++++ THE DATA

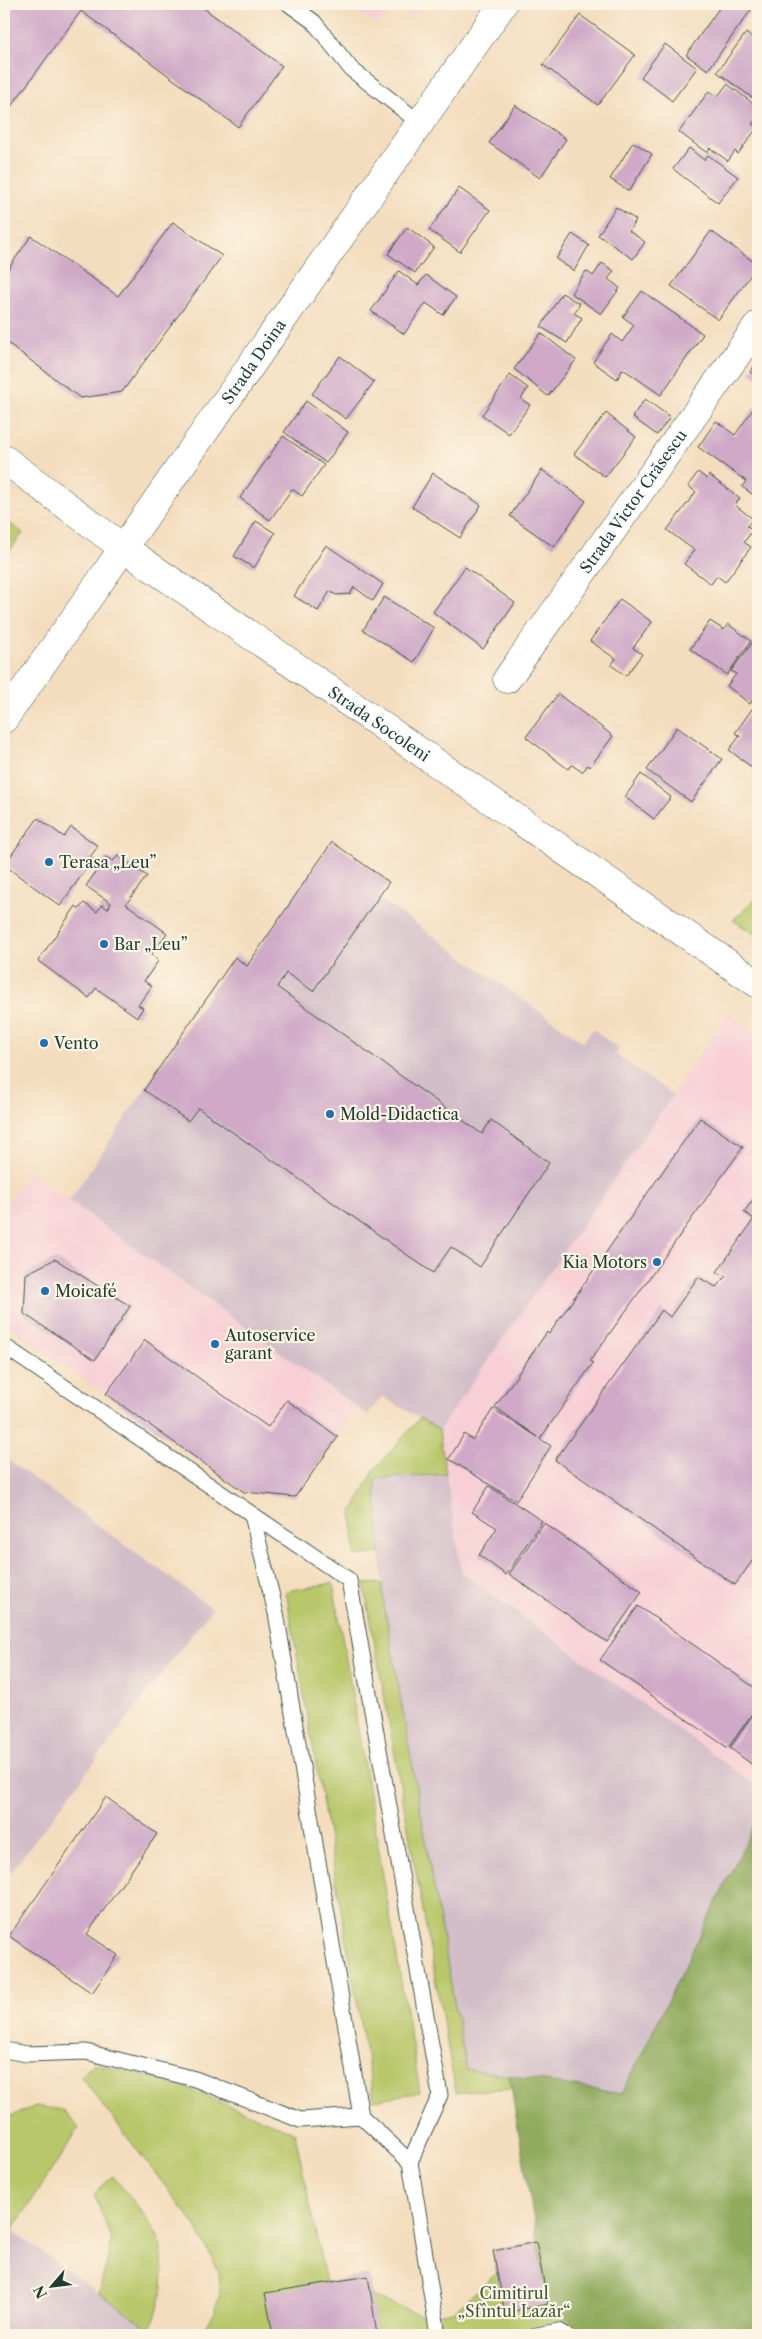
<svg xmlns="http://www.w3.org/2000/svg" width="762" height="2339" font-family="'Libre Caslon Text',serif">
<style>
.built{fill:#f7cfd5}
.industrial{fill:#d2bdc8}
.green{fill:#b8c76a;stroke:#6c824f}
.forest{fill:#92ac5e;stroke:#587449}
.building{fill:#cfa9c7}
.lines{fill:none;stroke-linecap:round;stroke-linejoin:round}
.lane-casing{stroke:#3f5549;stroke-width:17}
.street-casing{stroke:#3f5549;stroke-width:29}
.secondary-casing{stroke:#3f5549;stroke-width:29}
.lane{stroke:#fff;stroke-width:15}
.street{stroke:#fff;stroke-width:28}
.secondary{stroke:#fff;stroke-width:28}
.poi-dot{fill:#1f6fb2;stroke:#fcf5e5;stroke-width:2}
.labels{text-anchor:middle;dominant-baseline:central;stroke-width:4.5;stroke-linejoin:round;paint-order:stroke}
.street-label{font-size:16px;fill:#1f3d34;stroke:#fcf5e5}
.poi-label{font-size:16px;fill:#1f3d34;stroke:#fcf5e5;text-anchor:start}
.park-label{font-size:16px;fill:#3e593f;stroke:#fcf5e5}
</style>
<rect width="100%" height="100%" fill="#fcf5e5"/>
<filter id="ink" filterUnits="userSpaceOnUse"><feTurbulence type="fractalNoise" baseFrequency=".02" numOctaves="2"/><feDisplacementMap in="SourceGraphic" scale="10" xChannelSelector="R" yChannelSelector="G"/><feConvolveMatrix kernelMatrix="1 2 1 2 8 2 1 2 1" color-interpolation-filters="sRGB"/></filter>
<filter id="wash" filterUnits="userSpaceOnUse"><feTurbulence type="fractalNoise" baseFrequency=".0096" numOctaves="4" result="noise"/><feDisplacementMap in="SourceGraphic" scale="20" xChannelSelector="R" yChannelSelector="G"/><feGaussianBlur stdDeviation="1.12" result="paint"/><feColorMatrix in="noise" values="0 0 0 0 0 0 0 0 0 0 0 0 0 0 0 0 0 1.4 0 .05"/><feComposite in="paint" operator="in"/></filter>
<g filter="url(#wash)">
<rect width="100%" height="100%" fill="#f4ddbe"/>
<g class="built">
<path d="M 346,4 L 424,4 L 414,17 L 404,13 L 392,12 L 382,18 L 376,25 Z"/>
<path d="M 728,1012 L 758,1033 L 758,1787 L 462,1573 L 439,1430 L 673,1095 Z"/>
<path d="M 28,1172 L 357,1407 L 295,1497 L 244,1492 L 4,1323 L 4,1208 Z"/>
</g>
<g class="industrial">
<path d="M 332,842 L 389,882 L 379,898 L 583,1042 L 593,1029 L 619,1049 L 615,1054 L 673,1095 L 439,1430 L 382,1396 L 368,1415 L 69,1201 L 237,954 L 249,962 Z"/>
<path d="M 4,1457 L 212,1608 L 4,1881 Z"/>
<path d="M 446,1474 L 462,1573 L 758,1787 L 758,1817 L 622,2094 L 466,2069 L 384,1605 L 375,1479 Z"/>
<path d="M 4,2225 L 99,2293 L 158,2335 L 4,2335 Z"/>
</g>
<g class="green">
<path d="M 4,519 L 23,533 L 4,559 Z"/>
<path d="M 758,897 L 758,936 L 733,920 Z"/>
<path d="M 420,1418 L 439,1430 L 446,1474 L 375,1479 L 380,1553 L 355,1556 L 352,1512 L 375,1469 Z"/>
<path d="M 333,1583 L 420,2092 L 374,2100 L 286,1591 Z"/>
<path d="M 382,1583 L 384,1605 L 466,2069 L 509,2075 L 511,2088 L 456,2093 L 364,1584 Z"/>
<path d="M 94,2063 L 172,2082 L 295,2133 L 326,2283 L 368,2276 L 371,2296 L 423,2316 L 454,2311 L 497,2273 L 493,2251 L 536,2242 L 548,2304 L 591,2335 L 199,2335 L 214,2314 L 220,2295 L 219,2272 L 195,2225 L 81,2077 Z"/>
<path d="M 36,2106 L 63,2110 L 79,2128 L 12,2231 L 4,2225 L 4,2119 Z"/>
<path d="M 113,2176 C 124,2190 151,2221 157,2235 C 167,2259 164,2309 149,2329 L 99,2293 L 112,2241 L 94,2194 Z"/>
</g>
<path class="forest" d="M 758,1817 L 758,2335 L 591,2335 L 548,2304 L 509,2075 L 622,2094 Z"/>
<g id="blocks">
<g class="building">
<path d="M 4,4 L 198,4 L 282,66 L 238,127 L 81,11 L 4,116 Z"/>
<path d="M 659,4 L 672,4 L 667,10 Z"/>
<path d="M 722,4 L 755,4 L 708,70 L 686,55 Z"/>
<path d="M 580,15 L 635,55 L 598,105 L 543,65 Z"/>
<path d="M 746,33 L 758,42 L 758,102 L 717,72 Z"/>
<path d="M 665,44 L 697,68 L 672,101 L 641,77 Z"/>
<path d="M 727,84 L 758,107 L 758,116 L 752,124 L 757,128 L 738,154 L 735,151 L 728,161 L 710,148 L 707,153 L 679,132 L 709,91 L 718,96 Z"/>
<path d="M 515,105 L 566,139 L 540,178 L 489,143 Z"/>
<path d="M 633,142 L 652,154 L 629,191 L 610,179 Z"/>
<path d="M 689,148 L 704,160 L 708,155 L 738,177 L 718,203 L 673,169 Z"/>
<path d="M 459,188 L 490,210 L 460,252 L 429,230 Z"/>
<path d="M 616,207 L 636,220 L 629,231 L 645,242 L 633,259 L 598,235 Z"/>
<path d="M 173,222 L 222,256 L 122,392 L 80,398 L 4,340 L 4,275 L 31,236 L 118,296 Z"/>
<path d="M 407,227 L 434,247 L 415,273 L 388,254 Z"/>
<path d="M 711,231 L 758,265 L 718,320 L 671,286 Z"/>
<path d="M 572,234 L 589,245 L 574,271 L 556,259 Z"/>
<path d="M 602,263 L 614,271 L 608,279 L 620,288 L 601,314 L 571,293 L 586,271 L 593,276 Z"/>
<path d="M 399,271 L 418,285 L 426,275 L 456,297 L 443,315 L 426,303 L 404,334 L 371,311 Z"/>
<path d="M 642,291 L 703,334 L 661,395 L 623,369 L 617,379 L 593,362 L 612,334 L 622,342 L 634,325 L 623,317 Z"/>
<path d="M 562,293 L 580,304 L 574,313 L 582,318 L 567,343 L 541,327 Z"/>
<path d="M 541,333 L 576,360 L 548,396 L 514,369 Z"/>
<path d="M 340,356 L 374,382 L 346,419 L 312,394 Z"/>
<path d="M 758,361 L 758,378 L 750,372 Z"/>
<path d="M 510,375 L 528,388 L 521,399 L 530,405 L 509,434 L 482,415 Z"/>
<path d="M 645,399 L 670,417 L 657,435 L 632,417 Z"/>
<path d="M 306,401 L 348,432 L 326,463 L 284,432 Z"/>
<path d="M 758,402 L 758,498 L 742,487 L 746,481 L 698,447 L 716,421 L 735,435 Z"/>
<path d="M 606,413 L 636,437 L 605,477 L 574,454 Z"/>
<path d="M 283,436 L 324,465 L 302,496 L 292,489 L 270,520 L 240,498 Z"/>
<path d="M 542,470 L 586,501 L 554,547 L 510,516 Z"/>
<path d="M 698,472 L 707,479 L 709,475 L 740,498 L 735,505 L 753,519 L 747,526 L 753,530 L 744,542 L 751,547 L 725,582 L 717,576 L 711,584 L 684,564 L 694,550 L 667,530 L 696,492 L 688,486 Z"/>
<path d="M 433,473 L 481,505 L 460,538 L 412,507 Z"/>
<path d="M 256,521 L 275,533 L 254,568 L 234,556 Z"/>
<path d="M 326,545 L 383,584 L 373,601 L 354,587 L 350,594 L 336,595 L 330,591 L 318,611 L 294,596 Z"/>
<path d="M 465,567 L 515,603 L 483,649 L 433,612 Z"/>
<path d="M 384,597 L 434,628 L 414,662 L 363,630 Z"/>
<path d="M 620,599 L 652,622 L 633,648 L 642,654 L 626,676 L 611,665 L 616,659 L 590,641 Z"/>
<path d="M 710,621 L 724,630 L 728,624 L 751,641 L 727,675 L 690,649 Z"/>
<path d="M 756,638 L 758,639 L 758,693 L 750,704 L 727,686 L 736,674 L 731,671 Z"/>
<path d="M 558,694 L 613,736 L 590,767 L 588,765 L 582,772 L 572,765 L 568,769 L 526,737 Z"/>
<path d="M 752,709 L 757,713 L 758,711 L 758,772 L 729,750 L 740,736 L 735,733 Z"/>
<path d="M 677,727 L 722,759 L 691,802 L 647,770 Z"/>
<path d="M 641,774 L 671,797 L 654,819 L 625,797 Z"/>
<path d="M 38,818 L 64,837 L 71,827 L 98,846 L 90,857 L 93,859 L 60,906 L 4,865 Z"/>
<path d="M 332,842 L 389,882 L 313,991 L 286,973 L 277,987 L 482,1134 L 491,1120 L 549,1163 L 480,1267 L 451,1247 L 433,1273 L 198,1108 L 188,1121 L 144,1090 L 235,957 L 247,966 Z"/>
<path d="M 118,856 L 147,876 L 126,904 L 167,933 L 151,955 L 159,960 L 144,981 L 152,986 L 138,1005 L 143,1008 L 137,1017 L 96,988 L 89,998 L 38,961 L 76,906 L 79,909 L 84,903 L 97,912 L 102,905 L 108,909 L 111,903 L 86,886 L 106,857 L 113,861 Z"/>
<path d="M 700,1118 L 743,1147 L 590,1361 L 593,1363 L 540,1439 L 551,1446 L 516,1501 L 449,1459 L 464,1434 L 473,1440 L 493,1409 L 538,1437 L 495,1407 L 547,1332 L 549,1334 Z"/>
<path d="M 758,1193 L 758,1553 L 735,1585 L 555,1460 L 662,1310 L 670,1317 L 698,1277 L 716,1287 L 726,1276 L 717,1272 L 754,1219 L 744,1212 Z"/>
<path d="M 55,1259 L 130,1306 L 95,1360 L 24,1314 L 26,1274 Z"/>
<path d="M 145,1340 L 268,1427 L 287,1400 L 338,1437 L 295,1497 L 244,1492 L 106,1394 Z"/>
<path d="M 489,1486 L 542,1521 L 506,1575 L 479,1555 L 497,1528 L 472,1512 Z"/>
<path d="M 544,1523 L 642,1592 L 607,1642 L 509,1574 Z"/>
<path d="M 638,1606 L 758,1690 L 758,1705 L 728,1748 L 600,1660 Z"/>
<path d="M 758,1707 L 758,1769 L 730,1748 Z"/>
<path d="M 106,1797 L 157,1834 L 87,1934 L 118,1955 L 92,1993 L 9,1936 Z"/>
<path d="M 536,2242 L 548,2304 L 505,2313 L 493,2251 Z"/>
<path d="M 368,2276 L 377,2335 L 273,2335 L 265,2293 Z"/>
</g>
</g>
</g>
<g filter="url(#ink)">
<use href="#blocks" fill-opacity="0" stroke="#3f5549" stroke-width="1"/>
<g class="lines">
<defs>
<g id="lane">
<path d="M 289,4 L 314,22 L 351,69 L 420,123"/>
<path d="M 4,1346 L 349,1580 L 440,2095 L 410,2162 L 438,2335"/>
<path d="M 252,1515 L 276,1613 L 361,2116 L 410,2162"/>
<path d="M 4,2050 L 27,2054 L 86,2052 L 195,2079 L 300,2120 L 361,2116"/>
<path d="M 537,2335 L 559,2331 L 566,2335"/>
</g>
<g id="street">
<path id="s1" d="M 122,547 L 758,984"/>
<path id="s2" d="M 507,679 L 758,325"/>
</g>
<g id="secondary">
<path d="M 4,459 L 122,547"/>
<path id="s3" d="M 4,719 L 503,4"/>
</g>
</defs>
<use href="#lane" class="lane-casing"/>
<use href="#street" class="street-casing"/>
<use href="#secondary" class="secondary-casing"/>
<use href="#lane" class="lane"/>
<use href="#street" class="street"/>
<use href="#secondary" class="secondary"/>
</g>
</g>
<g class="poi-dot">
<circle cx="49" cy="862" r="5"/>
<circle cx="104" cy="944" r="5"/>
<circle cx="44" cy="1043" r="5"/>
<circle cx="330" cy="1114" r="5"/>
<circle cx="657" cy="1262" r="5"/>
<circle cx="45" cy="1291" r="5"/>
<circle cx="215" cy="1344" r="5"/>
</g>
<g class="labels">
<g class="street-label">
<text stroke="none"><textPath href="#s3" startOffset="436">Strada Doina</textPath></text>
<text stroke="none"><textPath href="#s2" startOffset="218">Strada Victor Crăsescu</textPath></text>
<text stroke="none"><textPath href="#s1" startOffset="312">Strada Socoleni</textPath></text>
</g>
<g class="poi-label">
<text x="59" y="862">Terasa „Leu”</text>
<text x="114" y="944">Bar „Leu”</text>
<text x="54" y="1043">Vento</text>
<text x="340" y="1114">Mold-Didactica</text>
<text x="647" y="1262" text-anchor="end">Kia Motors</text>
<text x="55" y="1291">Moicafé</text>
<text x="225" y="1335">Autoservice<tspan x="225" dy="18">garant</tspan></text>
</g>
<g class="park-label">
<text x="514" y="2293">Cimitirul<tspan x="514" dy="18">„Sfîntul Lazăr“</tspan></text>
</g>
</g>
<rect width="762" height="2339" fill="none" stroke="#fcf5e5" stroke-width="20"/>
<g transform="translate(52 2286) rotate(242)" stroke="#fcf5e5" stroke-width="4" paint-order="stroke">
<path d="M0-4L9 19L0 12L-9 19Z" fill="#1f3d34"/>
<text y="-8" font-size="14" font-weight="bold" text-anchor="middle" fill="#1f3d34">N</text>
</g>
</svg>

++++++++

EXERCISE => Copy out all lines of the listing where the word "userSpaceOnUse" appears.

TASK RESULT =>
<filter id="ink" filterUnits="userSpaceOnUse"><feTurbulence type="fractalNoise" baseFrequency=".02" numOctaves="2"/><feDisplacementMap in="SourceGraphic" scale="10" xChannelSelector="R" yChannelSelector="G"/><feConvolveMatrix kernelMatrix="1 2 1 2 8 2 1 2 1" color-interpolation-filters="sRGB"/></filter>
<filter id="wash" filterUnits="userSpaceOnUse"><feTurbulence type="fractalNoise" baseFrequency=".0096" numOctaves="4" result="noise"/><feDisplacementMap in="SourceGraphic" scale="20" xChannelSelector="R" yChannelSelector="G"/><feGaussianBlur stdDeviation="1.12" result="paint"/><feColorMatrix in="noise" values="0 0 0 0 0 0 0 0 0 0 0 0 0 0 0 0 0 1.4 0 .05"/><feComposite in="paint" operator="in"/></filter>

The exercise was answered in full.